> **Source document**:
One of the things that most impressed me on my reread of this book was the quality of the writing. More than the plot, the premise, the passages explaining how the dystopia came to be, it was the simple beauty and originality of the sentences that kept me reading on. I’m not usually one to write down quotes, but this time I did, and I’d like to share some that really stood out to me. Note that this will contain some spoilers.
I’ll start with one that seems the type of quote that people usually take from a book they admire: “don’t look to be saved in any one thing, person, machine, or library. Do your own bit of saving, and if you drown, at least die knowing you were headed for shore.” This is a piece of advice, and it’s one that I think holds up very well. People can die. Things can be destroyed. If you count on one thing, to the exclusion of all else, you will be destroyed when it is. Some portion of your strength must come from within.
In the context of this book, I think it’s also very fitting. One of the problems in this dystopic world is the prevalence of suicide. This line is spoken as a piece of dialogue, from one character who’s managed to endure to another character whose life is being torn apart. And it’s a message that I think he takes to heart in the portion of the book that follows, in which he’s forced to fight for his life against seemingly impossible odds. His endurance is more believable for having heard this from a person he trusts, and the sacrifices he makes are more understandable to the reader who remembers the danger of depending on just one thing. Even if that thing is a collection of books that may include the last copies in the world.
And that brings me to the portion of the book that was my favorite. Guy Montag, our main character, has spent the entire first portion of the story growing disillusioned with the world around him and coming to see the priceless value of the books he’s saved from burning libraries. The reader has seen the care he takes to keep them hidden, his willingness to spend whatever it takes to have new copies printed in secret, and his explicitly stated belief that these could save their whole society.

(Collected data)
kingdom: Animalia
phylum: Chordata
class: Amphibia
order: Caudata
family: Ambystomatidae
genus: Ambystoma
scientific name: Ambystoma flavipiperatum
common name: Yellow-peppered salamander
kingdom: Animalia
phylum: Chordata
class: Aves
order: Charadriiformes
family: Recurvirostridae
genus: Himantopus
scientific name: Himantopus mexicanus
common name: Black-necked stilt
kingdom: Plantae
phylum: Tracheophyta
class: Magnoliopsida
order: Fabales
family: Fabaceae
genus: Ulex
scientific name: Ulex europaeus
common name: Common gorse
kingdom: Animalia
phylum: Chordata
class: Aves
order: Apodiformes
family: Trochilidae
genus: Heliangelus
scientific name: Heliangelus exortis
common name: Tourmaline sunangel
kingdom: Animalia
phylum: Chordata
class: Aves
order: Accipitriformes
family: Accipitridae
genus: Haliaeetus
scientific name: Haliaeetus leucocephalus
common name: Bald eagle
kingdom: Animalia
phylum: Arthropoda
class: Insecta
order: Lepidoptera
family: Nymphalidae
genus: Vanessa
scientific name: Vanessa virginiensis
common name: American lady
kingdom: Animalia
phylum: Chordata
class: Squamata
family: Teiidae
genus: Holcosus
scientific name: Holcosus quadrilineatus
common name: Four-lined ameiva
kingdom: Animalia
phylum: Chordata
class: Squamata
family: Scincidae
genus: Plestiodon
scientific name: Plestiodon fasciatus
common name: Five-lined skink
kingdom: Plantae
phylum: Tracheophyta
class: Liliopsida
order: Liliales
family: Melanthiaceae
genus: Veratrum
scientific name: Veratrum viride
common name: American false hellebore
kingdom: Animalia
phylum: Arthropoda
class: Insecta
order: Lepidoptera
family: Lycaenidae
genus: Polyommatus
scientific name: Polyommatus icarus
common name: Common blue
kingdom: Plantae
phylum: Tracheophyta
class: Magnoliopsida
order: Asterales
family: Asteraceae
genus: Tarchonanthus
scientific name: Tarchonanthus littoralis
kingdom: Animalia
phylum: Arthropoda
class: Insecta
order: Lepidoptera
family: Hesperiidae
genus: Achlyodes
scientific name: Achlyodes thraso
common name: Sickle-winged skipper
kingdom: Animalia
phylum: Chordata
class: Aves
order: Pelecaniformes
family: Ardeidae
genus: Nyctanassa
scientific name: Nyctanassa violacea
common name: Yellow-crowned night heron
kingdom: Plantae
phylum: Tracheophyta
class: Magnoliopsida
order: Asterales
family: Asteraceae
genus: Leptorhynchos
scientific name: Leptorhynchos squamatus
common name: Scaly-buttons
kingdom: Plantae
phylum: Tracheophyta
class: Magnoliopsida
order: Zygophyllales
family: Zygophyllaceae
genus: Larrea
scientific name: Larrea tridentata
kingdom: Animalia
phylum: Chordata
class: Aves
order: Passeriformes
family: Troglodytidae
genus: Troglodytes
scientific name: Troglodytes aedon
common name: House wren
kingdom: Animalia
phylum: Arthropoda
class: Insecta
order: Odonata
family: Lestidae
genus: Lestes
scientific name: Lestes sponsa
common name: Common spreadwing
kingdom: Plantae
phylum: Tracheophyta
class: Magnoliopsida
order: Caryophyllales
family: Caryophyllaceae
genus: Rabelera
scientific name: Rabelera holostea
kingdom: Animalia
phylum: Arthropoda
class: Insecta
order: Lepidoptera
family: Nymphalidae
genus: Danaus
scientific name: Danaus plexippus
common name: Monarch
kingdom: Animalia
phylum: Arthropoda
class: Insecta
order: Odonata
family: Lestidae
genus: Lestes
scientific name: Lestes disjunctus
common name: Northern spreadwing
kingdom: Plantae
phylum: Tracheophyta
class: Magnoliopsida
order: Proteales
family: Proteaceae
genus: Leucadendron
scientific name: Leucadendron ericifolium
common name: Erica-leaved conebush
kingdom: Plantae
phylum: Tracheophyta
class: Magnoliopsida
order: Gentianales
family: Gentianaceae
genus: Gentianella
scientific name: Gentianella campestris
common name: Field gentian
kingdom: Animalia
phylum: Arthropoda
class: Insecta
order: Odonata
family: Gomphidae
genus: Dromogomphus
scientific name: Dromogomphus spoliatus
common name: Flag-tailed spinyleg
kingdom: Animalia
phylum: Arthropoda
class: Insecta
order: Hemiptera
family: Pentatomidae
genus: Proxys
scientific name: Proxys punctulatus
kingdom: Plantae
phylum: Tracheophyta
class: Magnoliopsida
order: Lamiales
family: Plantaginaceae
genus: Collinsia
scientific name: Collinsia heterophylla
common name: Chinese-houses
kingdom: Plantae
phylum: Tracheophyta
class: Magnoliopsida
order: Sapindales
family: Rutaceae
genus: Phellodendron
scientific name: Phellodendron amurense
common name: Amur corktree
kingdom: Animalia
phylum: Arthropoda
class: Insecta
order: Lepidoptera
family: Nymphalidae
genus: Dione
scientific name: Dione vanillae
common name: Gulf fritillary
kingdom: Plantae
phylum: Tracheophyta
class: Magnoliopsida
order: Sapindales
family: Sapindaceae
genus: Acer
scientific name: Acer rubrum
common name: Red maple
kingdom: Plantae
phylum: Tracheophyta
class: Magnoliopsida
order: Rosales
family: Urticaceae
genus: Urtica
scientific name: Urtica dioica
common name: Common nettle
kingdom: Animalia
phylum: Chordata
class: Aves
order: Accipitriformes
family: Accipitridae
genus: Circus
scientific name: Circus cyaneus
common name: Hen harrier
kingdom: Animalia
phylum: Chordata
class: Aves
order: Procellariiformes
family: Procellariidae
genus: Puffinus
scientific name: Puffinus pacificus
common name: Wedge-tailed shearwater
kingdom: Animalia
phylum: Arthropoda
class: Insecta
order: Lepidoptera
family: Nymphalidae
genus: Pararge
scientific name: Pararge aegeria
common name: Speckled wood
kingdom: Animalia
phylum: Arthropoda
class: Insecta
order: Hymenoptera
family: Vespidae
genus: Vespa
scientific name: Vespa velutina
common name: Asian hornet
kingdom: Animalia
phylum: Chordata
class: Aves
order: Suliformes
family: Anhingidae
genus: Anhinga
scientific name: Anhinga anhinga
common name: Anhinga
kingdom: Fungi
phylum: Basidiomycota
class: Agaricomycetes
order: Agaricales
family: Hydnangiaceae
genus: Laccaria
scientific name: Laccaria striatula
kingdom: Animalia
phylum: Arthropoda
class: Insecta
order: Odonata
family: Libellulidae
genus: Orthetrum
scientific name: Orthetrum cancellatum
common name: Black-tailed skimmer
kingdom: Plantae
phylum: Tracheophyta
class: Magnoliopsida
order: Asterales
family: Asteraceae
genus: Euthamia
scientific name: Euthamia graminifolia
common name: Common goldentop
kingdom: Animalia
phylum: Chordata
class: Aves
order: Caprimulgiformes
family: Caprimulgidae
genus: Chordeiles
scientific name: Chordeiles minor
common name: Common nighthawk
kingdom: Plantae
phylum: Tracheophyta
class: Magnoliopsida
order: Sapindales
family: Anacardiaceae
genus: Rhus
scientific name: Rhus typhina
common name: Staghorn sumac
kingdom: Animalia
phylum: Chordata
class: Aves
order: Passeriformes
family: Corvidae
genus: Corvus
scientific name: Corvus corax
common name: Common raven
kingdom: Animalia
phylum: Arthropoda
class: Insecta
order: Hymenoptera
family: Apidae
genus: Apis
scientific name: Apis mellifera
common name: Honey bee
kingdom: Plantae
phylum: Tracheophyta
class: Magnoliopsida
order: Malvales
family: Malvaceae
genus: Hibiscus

> **Objective**:
Output the review's wording from "In the context" up to and including "in the world.". Rely on the review alone and draw on nothing outside it.

> **Exercise result**:
In the context of this book, I think it’s also very fitting. One of the problems in this dystopic world is the prevalence of suicide. This line is spoken as a piece of dialogue, from one character who’s managed to endure to another character whose life is being torn apart. And it’s a message that I think he takes to heart in the portion of the book that follows, in which he’s forced to fight for his life against seemingly impossible odds. His endurance is more believable for having heard this from a person he trusts, and the sacrifices he makes are more understandable to the reader who remembers the danger of depending on just one thing. Even if that thing is a collection of books that may include the last copies in the world.